Die weitere Art von Gesprächssituation beginnt auf Initiative der Spielerin. Sie manövriert ihren Spielcharakter vis-à-vis zur anzusprechenden Figur und drückt auf Gameboy-Taste A. Die Sprechblasentexte, die nun nach dem Anklicken des Buttons erscheinen, sind grösstenteils Antworten zu Fragen, welche dem Avatar implizit zugeschrieben werden. Diese Texteinheiten beziehen sich inhaltlich auf die Spiel- und die Erzähldimension; einerseits positionieren sie sich auf der Metaebene des Spiels und sind Handlungsanweisung an den Avatar und somit an die Spielerin, wie sie z.B. Pokémon zur Entwicklung bringt, Zaubertränke einsetzen kann etc. Sehr oft aber sind es Aussagen, welche eine literarische Dimension konstituieren. Es gibt innertextuelle Verweise auf bereits erlebtes Geschehen, auf zukünftige Ereignisse, auf Figuren, Gegenstände, Landschaften und natürlich Pokémon. Nach und nach enthüllen sich so die Hintergrundgeschichten (Unfall im Kraftwerk, Genmanipulation, böse Machenschaften etc.) und die kleinen und grossen Missionen der Spielerin.

pokemon poliwhirlVerbale Äusserungen vonseiten des Avatars beschränken sich auf seine Appelle an die Pokémon während der Wettkämpfe („Go! Poliwhirl!“, s. Abbildung), ansonsten bleibt er stumm bzw. der Steuerung durch die Spielerin überlassen. Charakterliche Züge wie z.B. die Zuneigung zu den Pokémon kommen, falls überhaupt, nur über die implizierten Dialogfragmente zum Vorschein. Die Spielfigur bleibt daher offen genug, um eine Projektionsfläche für mögliche Identifikationsangebote zu bieten.

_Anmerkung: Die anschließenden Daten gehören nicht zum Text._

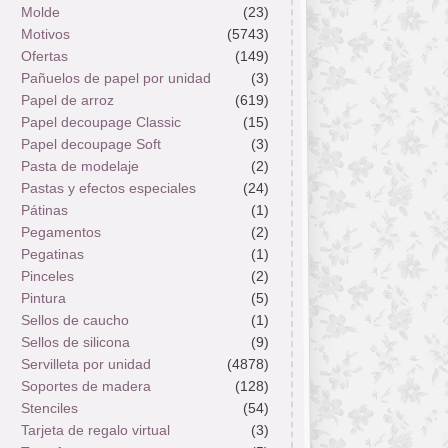
Molde
(23)
Motivos
(5743)
Ofertas
(149)
Pañuelos de papel por unidad
(3)
Papel de arroz
(619)
Papel decoupage Classic
(15)
Papel decoupage Soft
(3)
Pasta de modelaje
(2)
Pastas y efectos especiales
(24)
Pátinas
(1)
Pegamentos
(2)
Pegatinas
(1)
Pinceles
(2)
Pintura
(5)
Sellos de caucho
(1)
Sellos de silicona
(9)
Servilleta por unidad
(4878)
Soportes de madera
(128)
Stenciles
(54)
Tarjeta de regalo virtual
(3)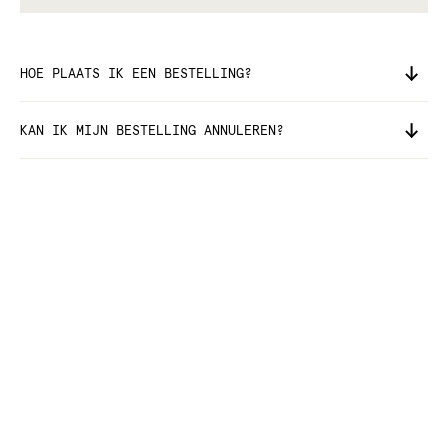
HOE PLAATS IK EEN BESTELLING?
KAN IK MIJN BESTELLING ANNULEREN?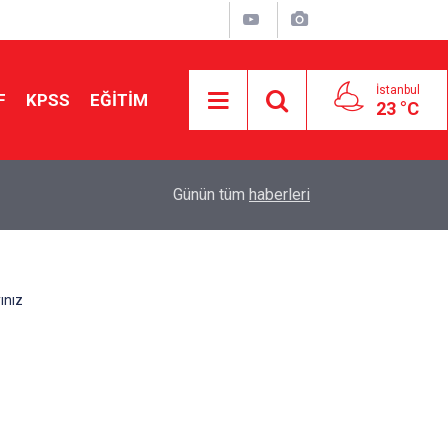
İstanbul
F
KPSS
EĞİTİM
23 °C
Aileniz Sizi İlgi ve Yeteneklerinize Göre Hangi E
01:00
Günün tüm
haberleri
Yönlendiriyor?
ınız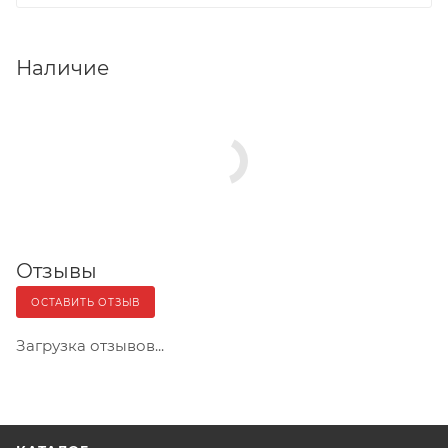
Наличие
Отзывы
ОСТАВИТЬ ОТЗЫВ
Загрузка отзывов...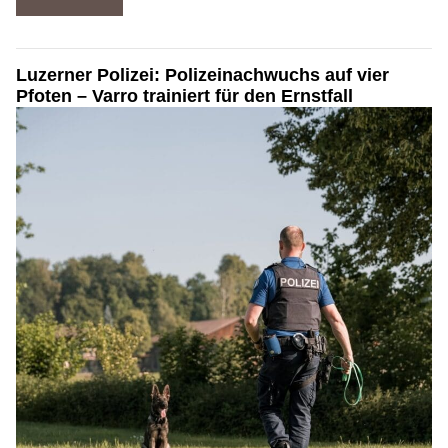
Luzerner Polizei: Polizeinachwuchs auf vier
Pfoten – Varro trainiert für den Ernstfall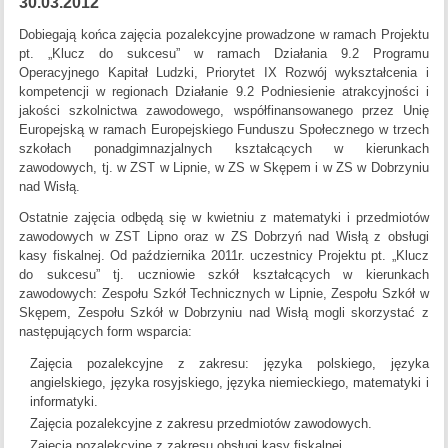
30.03.2012
Dobiegają końca zajęcia pozalekcyjne prowadzone w ramach Projektu
pt. „Klucz do sukcesu” w ramach Działania 9.2 Programu
Operacyjnego Kapitał Ludzki, Priorytet IX Rozwój wykształcenia i
kompetencji w regionach Działanie 9.2 Podniesienie atrakcyjności i
jakości szkolnictwa zawodowego, współfinansowanego przez Unię
Europejską w ramach Europejskiego Funduszu Społecznego w trzech
szkołach ponadgimnazjalnych kształcących w kierunkach
zawodowych, tj. w ZST w Lipnie, w ZS w Skępem i w ZS w Dobrzyniu
nad Wisłą.
Ostatnie zajęcia odbędą się w kwietniu z matematyki i przedmiotów
zawodowych w ZST Lipno oraz w ZS Dobrzyń nad Wisłą z obsługi
kasy fiskalnej. Od października 2011r. uczestnicy Projektu pt. „Klucz
do sukcesu” tj. uczniowie szkół kształcących w kierunkach
zawodowych: Zespołu Szkół Technicznych w Lipnie, Zespołu Szkół w
Skępem, Zespołu Szkół w Dobrzyniu nad Wisłą mogli skorzystać z
następujących form wsparcia:
Zajęcia pozalekcyjne z zakresu: języka polskiego, języka
angielskiego, języka rosyjskiego, języka niemieckiego, matematyki i
informatyki.
Zajęcia pozalekcyjne z zakresu przedmiotów zawodowych.
Zajęcia pozalekcyjne z zakresu obsługi kasy fiskalnej.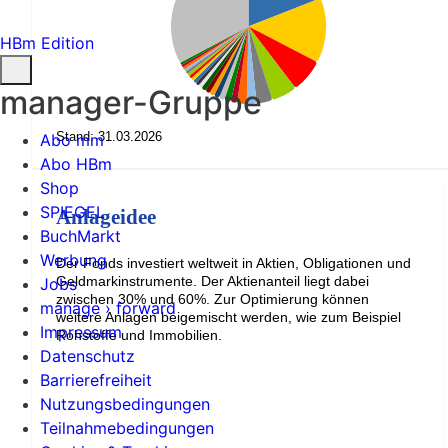
HBm Edition
manager-Gruppe
Stand: 31.03.2026
Abo mm
Abo HBm
Shop
SPIEGEL
Anlageidee
BuchMarkt
Werbung
Der Fonds investiert weltweit in Aktien, Obligationen und
Geldmarkinstrumente. Der Aktienanteil liegt dabei
Jobs
zwischen 30% und 60%. Zur Optimierung können
manage › forward
weitere Anlagen beigemischt werden, wie zum Beispiel
Impressum
Rohstoffe und Immobilien.
Datenschutz
Barrierefreiheit
Nutzungsbedingungen
Teilnahmebedingungen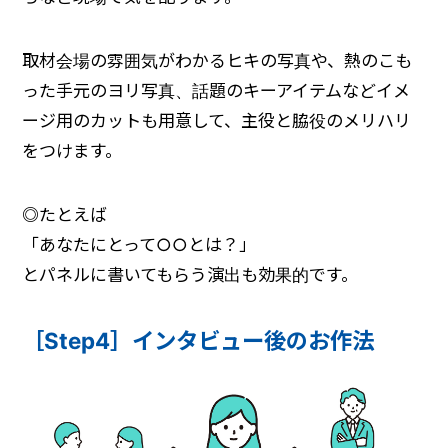
取材会場の雰囲気がわかるヒキの写真や、熱のこも
った手元のヨリ写真、話題のキーアイテムなどイメ
ージ用のカットも用意して、主役と脇役のメリハリ
をつけます。
◎
たとえば
「あなたにとって○○とは？」
とパネルに書いてもらう演出も効果的です。
［Step4］インタビュー後のお作法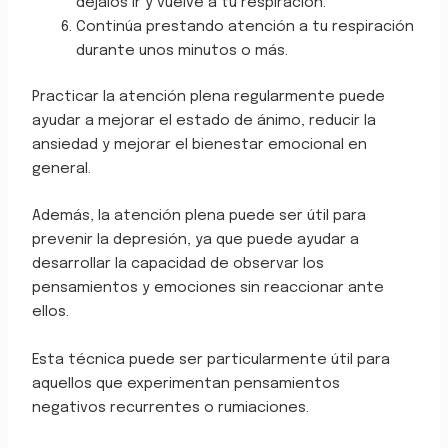
déjalos ir y vuelve a tu respiración.
Continúa prestando atención a tu respiración
durante unos minutos o más.
Practicar la atención plena regularmente puede
ayudar a mejorar el estado de ánimo, reducir la
ansiedad y mejorar el bienestar emocional en
general.
Además, la atención plena puede ser útil para
prevenir la depresión, ya que puede ayudar a
desarrollar la capacidad de observar los
pensamientos y emociones sin reaccionar ante
ellos.
Esta técnica puede ser particularmente útil para
aquellos que experimentan pensamientos
negativos recurrentes o rumiaciones.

Während in der Erzählsituation, die den Wettkampf einleitet, der Avatar lediglich angesprochen wird – d.h. ein kleiner Monolog stattfand –, wird nun ein eigentlicher Dialog impliziert. Die Spielerin fügt also in ihrer Vorstellung die fehlenden Dialogstücke wie Puzzlesteine zusammen, um das Gespräch zu einem sinnvollen Ganzen zu vervollständigen. Und damit – um zur eingangs angesprochenen Kommunikationstheorie zurückzukehren – verhält sie sich nicht anders als in einer Alltags- oder einer literarischen Kommunikationssituation. Um Missverständnisse zu minimieren, vergegenwärtigt sie sich des Codes, welcher ihr über das Gegenüber geliefert wird, und versucht, einen gemeinsamen Kontext zu finden. Diesen spezifischen Code zu knacken ist notwendig, um an der Kommunikationssituation teilhaben zu können, und im Fall Pokémon scheint dies den Kindern leichter zu fallen als den meisten Erwachsenen.

Nebst Avatar und Spielfiguren existiert auf der sprachlichen Ebene noch die Erzählerstimme, welche die Spielerin auf ihrem Weg begleitet und das Geschehen kommentiert. Durch ihre witzigen bis wertenden Kommentare wird eine ironisierende Distanz zum Geschehen aufgebaut, welche der Dialogstruktur als ästhetisches Gegengewicht gegenüber steht, wenngleich dies nur implizit wahrgenommen wird.